Salah satu pilihan bagi banyak staf TI adalah model penyedia layanan aplikasi (ASP). ASP menghosting data dan mengelola program perangkat lunak untuk beragam pengguna dari pusat data terpusat yang aman. Beberapa aplikasi ASP dikirimkan melalui browser Web. Lainnya, seperti Nuesoft Xpress, menghindari lingkungan browser sama sekali, dan dikirimkan melalui koneksi Internet yang aman antara desktop pengguna dan pusat data ASP.

Dengan begitu banyak yang harus dipikirkan saat mempertimbangkan cara menyampaikan aplikasi penting misi dan menjaga keamanan data, Rickert menyarankan para pembuat keputusan untuk meluangkan waktu dan mempertimbangkan opsi dengan cermat.

“Gagasan menyerahkan data Anda ke penyedia ASP mungkin sedikit menakutkan bagi sebagian orang,” katanya. “Dan, jika Anda memutuskan untuk beralih ke model ASP, Anda harus mempertimbangkan jenis ASP mana yang paling sesuai dengan kebutuhan Anda. Ketika staf pusat kesehatan Villanova datang ke (departemen TI) untuk mendapatkan masukan selama pencarian perangkat lunak manajemen praktik. , kami memilih Nuesoft Xpress karena kami merasa lebih nyaman dengan fitur keamanan dan audit yang ditawarkan sistem berbasis Internet.”

Chief Technology Officer Nuesoft Technologies Shahram Famorzadeh menjelaskan:

“Fakta bahwa aplikasi Xpress ditulis dalam kode Java menambah lapisan keamanan kedua yang tidak dapat disediakan oleh sistem berbasis browser,” katanya. “Kebanyakan peretas sangat akrab dengan alamat port dan protokol yang digunakan browser untuk mengirim dan menerima data. Informasi itu standar, dan sudah umum diketahui. Selain itu, pencurian kredensial keamanan pengguna, salah satu yang paling risiko kerentanan keamanan umum, melalui teknik ‘phishing’ tidak berlaku di sistem non-browser.

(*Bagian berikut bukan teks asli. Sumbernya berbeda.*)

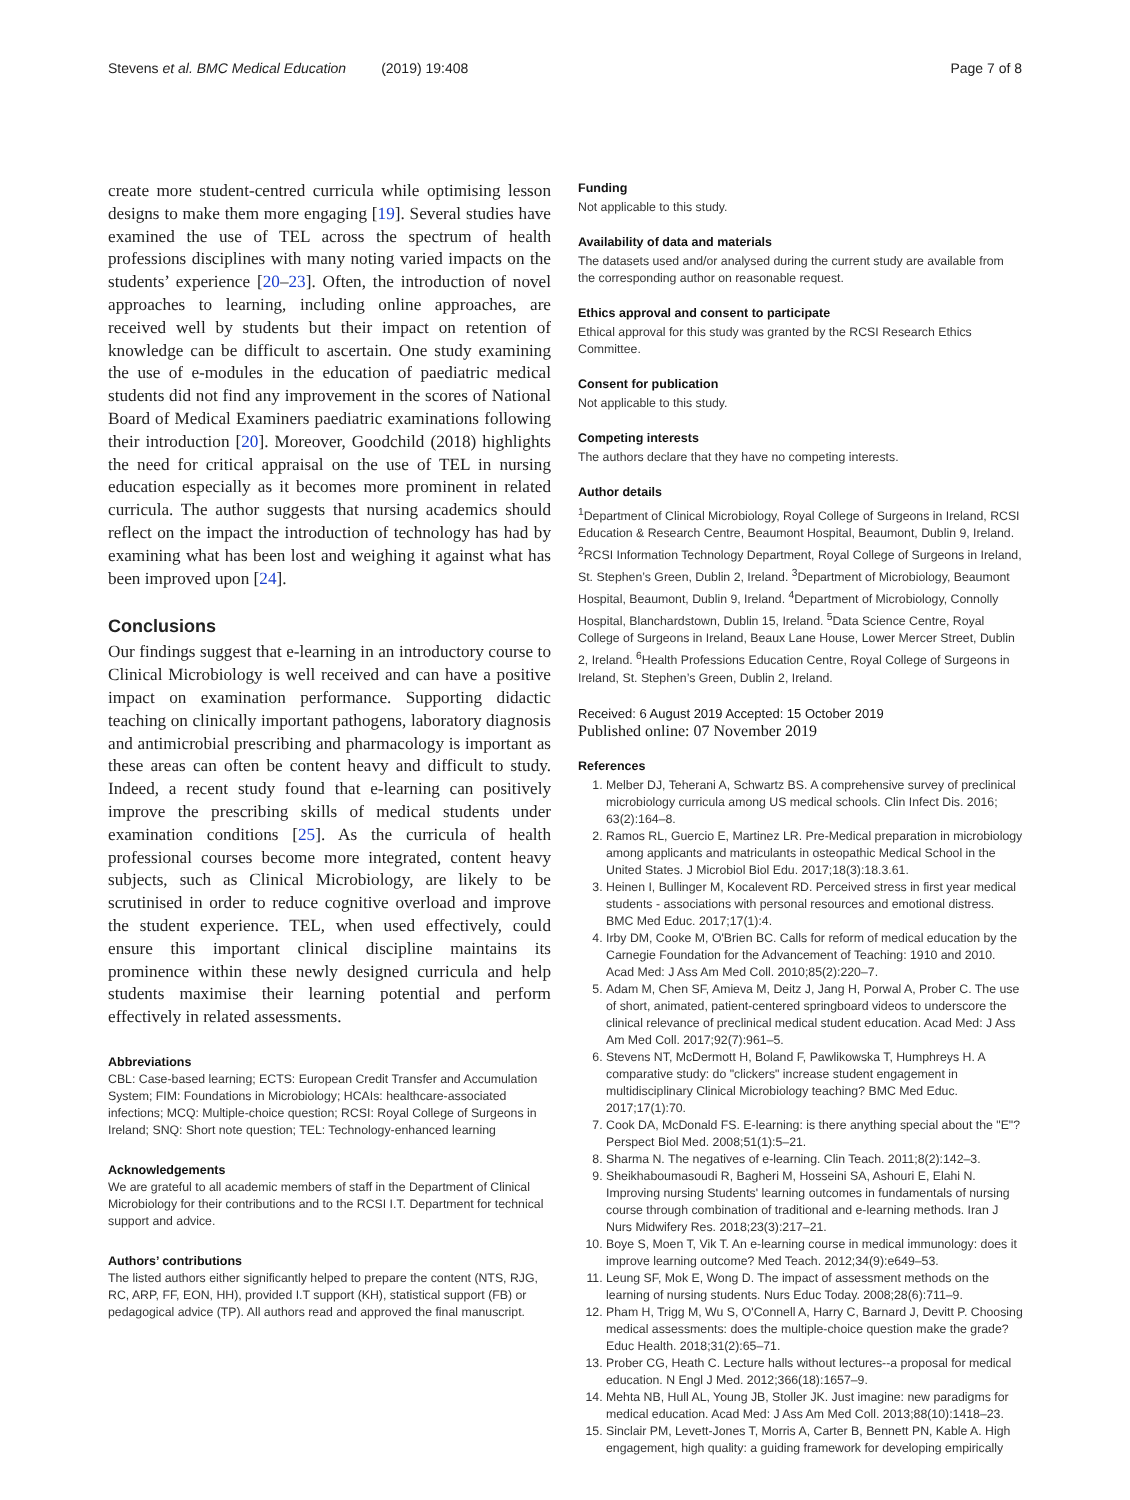Stevens et al. BMC Medical Education (2019) 19:408
Page 7 of 8
create more student-centred curricula while optimising lesson designs to make them more engaging [19]. Several studies have examined the use of TEL across the spectrum of health professions disciplines with many noting varied impacts on the students’ experience [20–23]. Often, the introduction of novel approaches to learning, including online approaches, are received well by students but their impact on retention of knowledge can be difficult to ascertain. One study examining the use of e-modules in the education of paediatric medical students did not find any improvement in the scores of National Board of Medical Examiners paediatric examinations following their introduction [20]. Moreover, Goodchild (2018) highlights the need for critical appraisal on the use of TEL in nursing education especially as it becomes more prominent in related curricula. The author suggests that nursing academics should reflect on the impact the introduction of technology has had by examining what has been lost and weighing it against what has been improved upon [24].
Conclusions
Our findings suggest that e-learning in an introductory course to Clinical Microbiology is well received and can have a positive impact on examination performance. Supporting didactic teaching on clinically important pathogens, laboratory diagnosis and antimicrobial prescribing and pharmacology is important as these areas can often be content heavy and difficult to study. Indeed, a recent study found that e-learning can positively improve the prescribing skills of medical students under examination conditions [25]. As the curricula of health professional courses become more integrated, content heavy subjects, such as Clinical Microbiology, are likely to be scrutinised in order to reduce cognitive overload and improve the student experience. TEL, when used effectively, could ensure this important clinical discipline maintains its prominence within these newly designed curricula and help students maximise their learning potential and perform effectively in related assessments.
Abbreviations
CBL: Case-based learning; ECTS: European Credit Transfer and Accumulation System; FIM: Foundations in Microbiology; HCAIs: healthcare-associated infections; MCQ: Multiple-choice question; RCSI: Royal College of Surgeons in Ireland; SNQ: Short note question; TEL: Technology-enhanced learning
Acknowledgements
We are grateful to all academic members of staff in the Department of Clinical Microbiology for their contributions and to the RCSI I.T. Department for technical support and advice.
Authors’ contributions
The listed authors either significantly helped to prepare the content (NTS, RJG, RC, ARP, FF, EON, HH), provided I.T support (KH), statistical support (FB) or pedagogical advice (TP). All authors read and approved the final manuscript.
Funding
Not applicable to this study.
Availability of data and materials
The datasets used and/or analysed during the current study are available from the corresponding author on reasonable request.
Ethics approval and consent to participate
Ethical approval for this study was granted by the RCSI Research Ethics Committee.
Consent for publication
Not applicable to this study.
Competing interests
The authors declare that they have no competing interests.
Author details
<sup>1</sup> Department of Clinical Microbiology, Royal College of Surgeons in Ireland, RCSI Education & Research Centre, Beaumont Hospital, Beaumont, Dublin 9, Ireland. <sup>2</sup>RCSI Information Technology Department, Royal College of Surgeons in Ireland, St. Stephen’s Green, Dublin 2, Ireland. <sup>3</sup>Department of Microbiology, Beaumont Hospital, Beaumont, Dublin 9, Ireland. <sup>4</sup>Department of Microbiology, Connolly Hospital, Blanchardstown, Dublin 15, Ireland. <sup>5</sup>Data Science Centre, Royal College of Surgeons in Ireland, Beaux Lane House, Lower Mercer Street, Dublin 2, Ireland. <sup>6</sup>Health Professions Education Centre, Royal College of Surgeons in Ireland, St. Stephen’s Green, Dublin 2, Ireland.
Received: 6 August 2019 Accepted: 15 October 2019
Published online: 07 November 2019
References
1. Melber DJ, Teherani A, Schwartz BS. A comprehensive survey of preclinical microbiology curricula among US medical schools. Clin Infect Dis. 2016; 63(2):164–8.
2. Ramos RL, Guercio E, Martinez LR. Pre-Medical preparation in microbiology among applicants and matriculants in osteopathic Medical School in the United States. J Microbiol Biol Edu. 2017;18(3):18.3.61.
3. Heinen I, Bullinger M, Kocalevent RD. Perceived stress in first year medical students - associations with personal resources and emotional distress. BMC Med Educ. 2017;17(1):4.
4. Irby DM, Cooke M, O'Brien BC. Calls for reform of medical education by the Carnegie Foundation for the Advancement of Teaching: 1910 and 2010. Acad Med: J Ass Am Med Coll. 2010;85(2):220–7.
5. Adam M, Chen SF, Amieva M, Deitz J, Jang H, Porwal A, Prober C. The use of short, animated, patient-centered springboard videos to underscore the clinical relevance of preclinical medical student education. Acad Med: J Ass Am Med Coll. 2017;92(7):961–5.
6. Stevens NT, McDermott H, Boland F, Pawlikowska T, Humphreys H. A comparative study: do "clickers" increase student engagement in multidisciplinary Clinical Microbiology teaching? BMC Med Educ. 2017;17(1):70.
7. Cook DA, McDonald FS. E-learning: is there anything special about the "E"? Perspect Biol Med. 2008;51(1):5–21.
8. Sharma N. The negatives of e-learning. Clin Teach. 2011;8(2):142–3.
9. Sheikhaboumasoudi R, Bagheri M, Hosseini SA, Ashouri E, Elahi N. Improving nursing Students' learning outcomes in fundamentals of nursing course through combination of traditional and e-learning methods. Iran J Nurs Midwifery Res. 2018;23(3):217–21.
10. Boye S, Moen T, Vik T. An e-learning course in medical immunology: does it improve learning outcome? Med Teach. 2012;34(9):e649–53.
11. Leung SF, Mok E, Wong D. The impact of assessment methods on the learning of nursing students. Nurs Educ Today. 2008;28(6):711–9.
12. Pham H, Trigg M, Wu S, O'Connell A, Harry C, Barnard J, Devitt P. Choosing medical assessments: does the multiple-choice question make the grade? Educ Health. 2018;31(2):65–71.
13. Prober CG, Heath C. Lecture halls without lectures--a proposal for medical education. N Engl J Med. 2012;366(18):1657–9.
14. Mehta NB, Hull AL, Young JB, Stoller JK. Just imagine: new paradigms for medical education. Acad Med: J Ass Am Med Coll. 2013;88(10):1418–23.
15. Sinclair PM, Levett-Jones T, Morris A, Carter B, Bennett PN, Kable A. High engagement, high quality: a guiding framework for developing empirically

“Dengan menghindari browser, Nuesoft Technologies dapat menggunakan protokol dan port berpemilik yang tidak dipublikasikan secara umum, sehingga meminimalkan risiko penyusupan. Nuesoft secara ketat mengontrol tidak hanya apa yang dikirim, tetapi juga bagaimana pengirimannya.”

Dan lapisan perlindungan tambahan mungkin bukan ide yang buruk di lingkungan universitas di mana filosofi yang berlaku adalah mengizinkan sebagian besar segala sesuatu masuk ke dalam jaringan, daripada menyimpan sebagian besar semuanya dengan firewall.

“Sampai perguruan tinggi menjauh dari pendekatan jaringan terbuka mereka saat ini untuk keamanan, menjauhkan peretas akan terus menjadi tantangan, dan profesional TI perlu beralih ke model ASP atau opsi lain untuk memberikan solusi aman ke departemen kampus yang bergantung pada mereka, ” kata Rickert.